What he’s doing can only be judged, no pun intended, against history. He’s putting up numbers that haven’t been seen in decades.
Which doesn’t bode well for the suddenly struggling Seattle Mariners, who will host Judge and the New York Yankees in a three-game series starting Monday night.
Judge hit a two-run single in a five-run second inning against former teammate Luis Severino and added hits in his final three at-bats Sunday in a 12-2 victory against the Athletics. That effort raised his batting average to a major-league-leading .409. The last player to hit at least .400 for a full season was Boston’s Ted Williams in 1941 at .406.
Sunday’s performance came a day after Judge hit two home runs to take over the MLB lead with 14. And he also leads baseball with 39 RBIs.
“Any time we play the A’s, it’s just always something that’s familiar to me and close to home to me, so it’s special,” said Judge, who grew up about 50 miles from the Athletics’ temporary home in West Sacramento, Calif.
Judge is not only on pace to win just the second Triple Crown since 1967 (Carl Yastrzemski), but to join just four other players — Rogers Hornsby (1925), Lou Gehrig (1934), Williams (1942) and Mickey Mantle (1956) — in leading both leagues in all three categories since RBIs became an official statistic in 1920. And of that group, only Hornsby with the 1925 St. Louis Cardinals batted at least .400 (.403).
“You look at his numbers over the years, he’s doing a lot of things right,” teammate Oswald Peraza said of Judge.
So are the American League East-leading Yankees, who have won four of their past five games. Ben Rice overcame getting hit with a pair of pitches to launch a grand slam in the fifth inning Sunday.
“To see him get some big insurance runs right there to put the game out of reach, that kind of helped everybody relax and just do their thing,” Judge said of Rice. “It was a big swing for Benny and also a big swing for the team.”

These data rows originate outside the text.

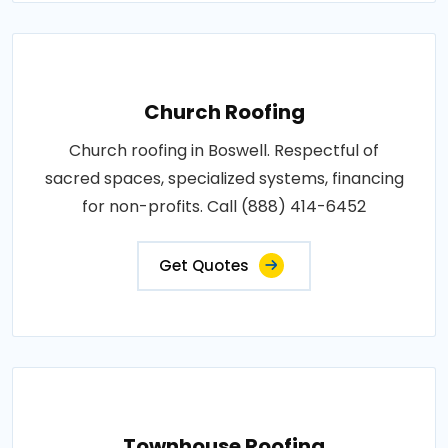
Church Roofing
Church roofing in Boswell. Respectful of
sacred spaces, specialized systems, financing
for non-profits. Call (888) 414-6452
Get Quotes
Townhouse Roofing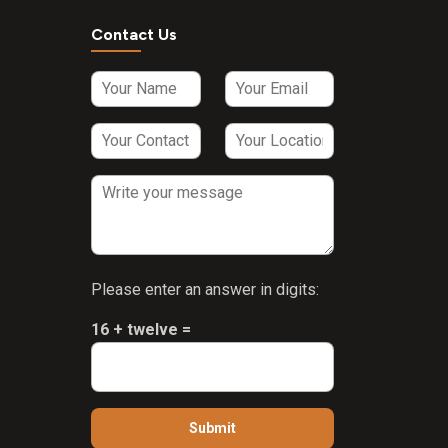
Contact Us
Please enter an answer in digits:
16 + twelve =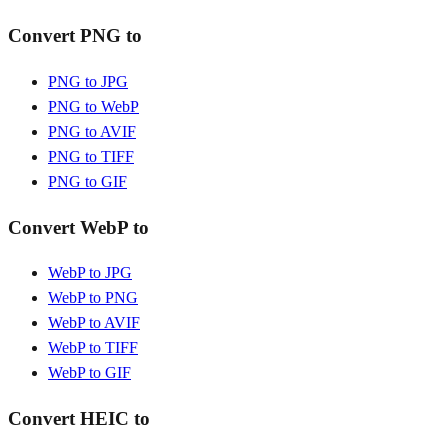
Convert PNG to
PNG to JPG
PNG to WebP
PNG to AVIF
PNG to TIFF
PNG to GIF
Convert WebP to
WebP to JPG
WebP to PNG
WebP to AVIF
WebP to TIFF
WebP to GIF
Convert HEIC to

The AL West-leading Mariners were swept in three-game weekend series by Toronto. Their 9-1 defeat on Sunday officially marked the first time the Mariners have been swept in a three-game series since April 4-6 versus San Francisco.

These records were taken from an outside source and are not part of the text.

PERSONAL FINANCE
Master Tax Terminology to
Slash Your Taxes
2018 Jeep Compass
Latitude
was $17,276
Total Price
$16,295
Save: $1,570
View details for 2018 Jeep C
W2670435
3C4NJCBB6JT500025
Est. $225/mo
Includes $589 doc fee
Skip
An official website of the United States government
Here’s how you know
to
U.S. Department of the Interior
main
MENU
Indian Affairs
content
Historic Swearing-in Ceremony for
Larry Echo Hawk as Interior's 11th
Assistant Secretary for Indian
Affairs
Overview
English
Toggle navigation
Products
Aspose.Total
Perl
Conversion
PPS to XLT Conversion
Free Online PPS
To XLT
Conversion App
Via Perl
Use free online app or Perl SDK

“Tough series for us, but one of those, you know, series that you kind of want to turn the page and move on,” Mariners manager Dan Wilson said.
The Mariners managed just four hits Sunday, two by J.P. Crawford, and got their lone run on a solo homer by Dylan Moore.
“You know, we didn’t get much going,” Wilson said. “We did hit some balls hard this series, where they were able to make some nice plays, and defensively they handled things. But again, one to move on from, and we start fresh tomorrow.”
Monday’s series opener is scheduled to feature a pair of right-handers in the Yankees’ Clarke Schmidt (0-1, 4.79 ERA) against the Mariners’ Emerson Hancock (1-1, 5.70).
Schmidt is 0-2 with a 1.73 ERA in three career meetings against Seattle, while Hancock will face the Yankees for the first time.